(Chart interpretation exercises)
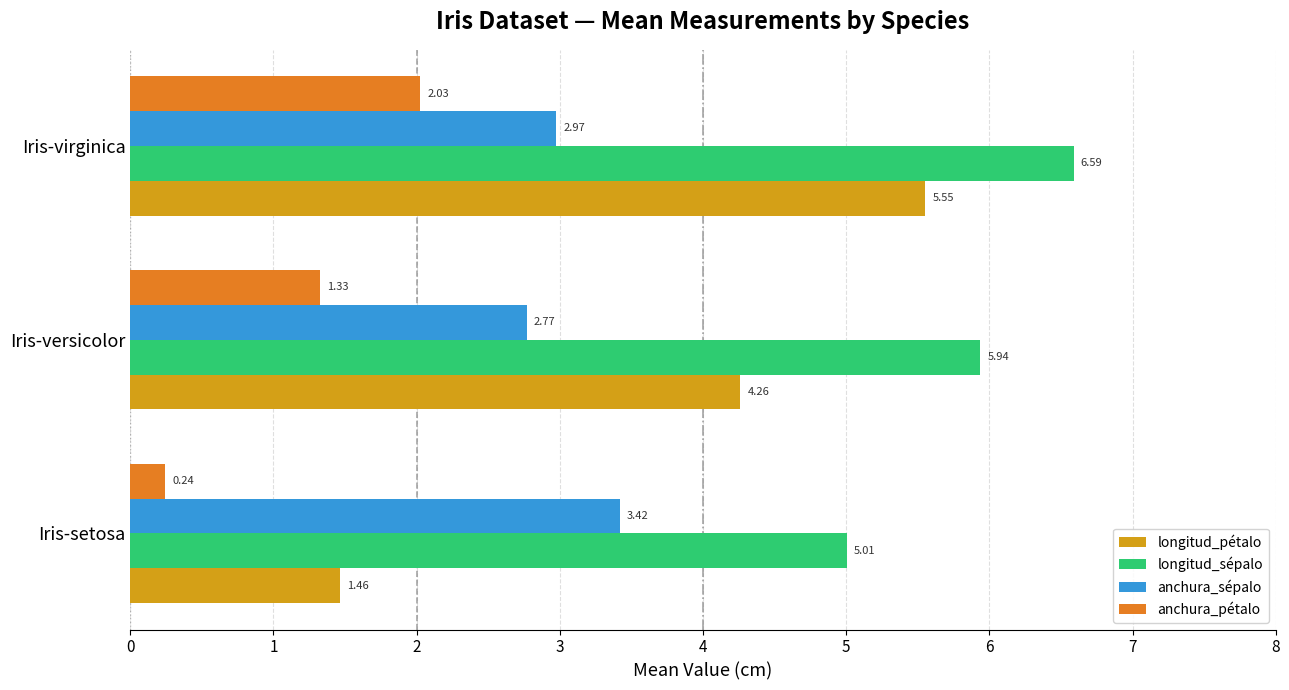

Where is longitud_pétalo nearest to the value 3?

Iris-versicolor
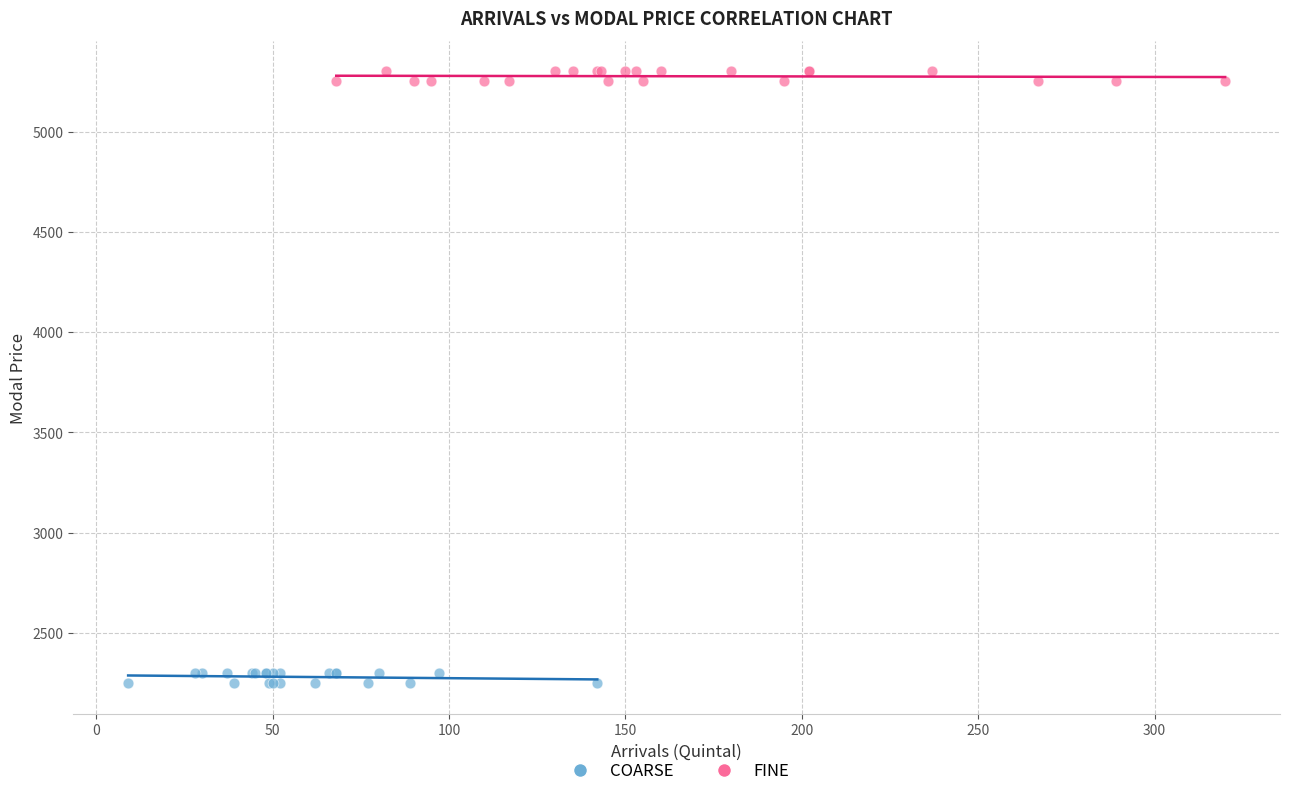

Which series contains the lowest Y value?

COARSE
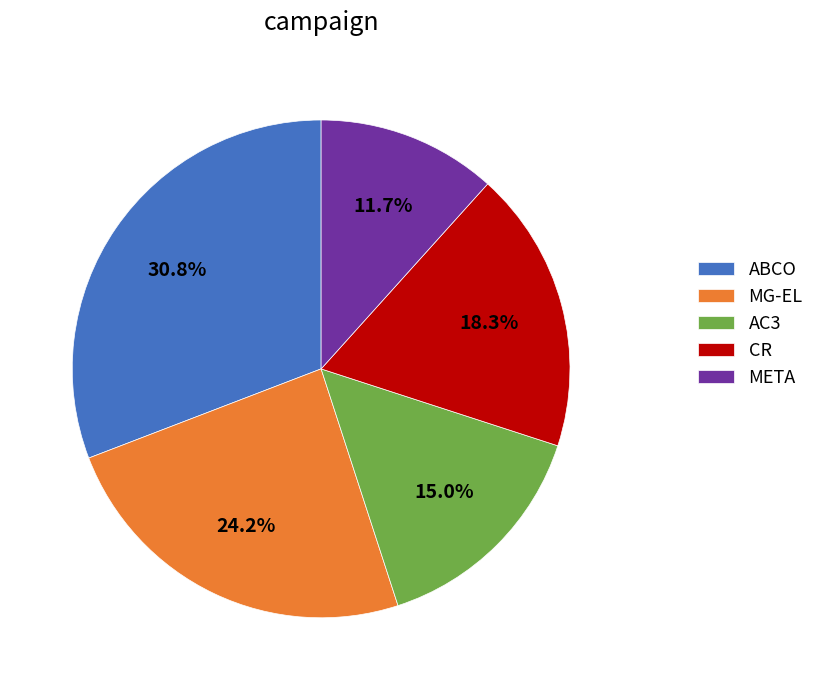

Which category has the biggest portion of the pie?

ABCO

■ JOB ITEM ■
Copy out the entire listing above line for line, changing nothing, but leave out the pictures.

■ SOLUTION FOR THIS TASK ■
Where is longitud_pétalo nearest to the value 3?

Iris-versicolor

Which series contains the lowest Y value?

COARSE

Which category has the biggest portion of the pie?

ABCO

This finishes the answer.